Welche Programme muß bzw. sollte ich Installieren und so sicher wie nur irgendmöglich vor Viren, Würmern, Trojanern und sonstigen Schädlingen zu sein. Vielen Dank im voraus.

Elmar


----------



## Dennis Wronka (6. Januar 2006)

Auch wenn es, dadurch, dass Du die Information verschweigst, recht offensichtlich ist, dass Du Windows nutzt solltest Du doch noch angeben fuer welches Betriebssystem Du suchst.
Wir koennten Dir jetzt einen riesen Haufen Software z.B. fuer diverse Unix-System, MacOS und so weiter nennen und Dir damit ueberhaupt nicht helfen, und das nur weil Du vergessen hast, dass es auch noch was anderes als Windows gibt.


----------



## elmarharder (6. Januar 2006)

Hallo.

Sorry, daran habe ich nicht gedacht.
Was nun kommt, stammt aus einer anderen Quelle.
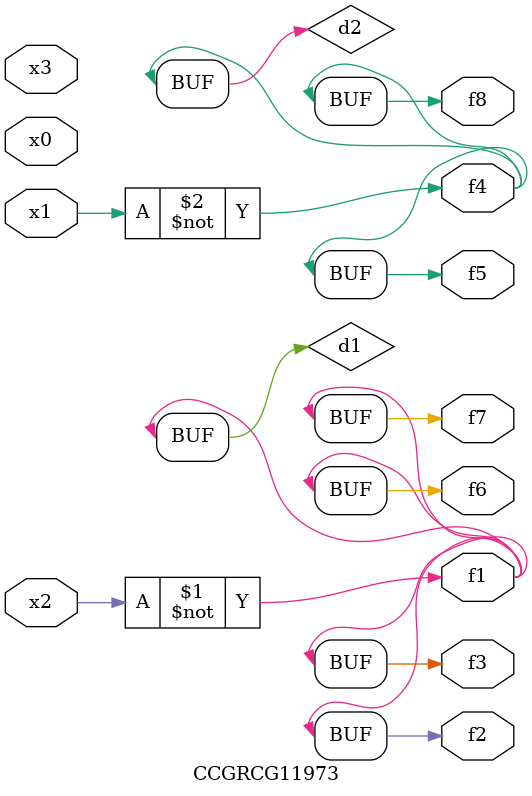
<source format=v>
module CCGRCG11973(
	input x0, x1, x2, x3,
	output f1, f2, f3, f4, f5, f6, f7, f8
);

	wire d1, d2;

	xnor (d1, x2);
	not (d2, x1);
	assign f1 = d1;
	assign f2 = d1;
	assign f3 = d1;
	assign f4 = d2;
	assign f5 = d2;
	assign f6 = d1;
	assign f7 = d1;
	assign f8 = d2;
endmodule

</source>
Ich besitze Windows XP Professional und will meinen PC so sicher wie möglich machen.

Elmar


----------



## Sinac (6. Januar 2006)

Wozu schreibe ich sowas eigentlich?
http://www.tutorials.de/tutorials215684.html


----------



## Dennis Wronka (6. Januar 2006)

Sinac hat gesagt.:
			
		

> Wozu schreibe ich sowas eigentlich?
> http://www.tutorials.de/tutorials215684.html


Um den Server zu fuellen.


----------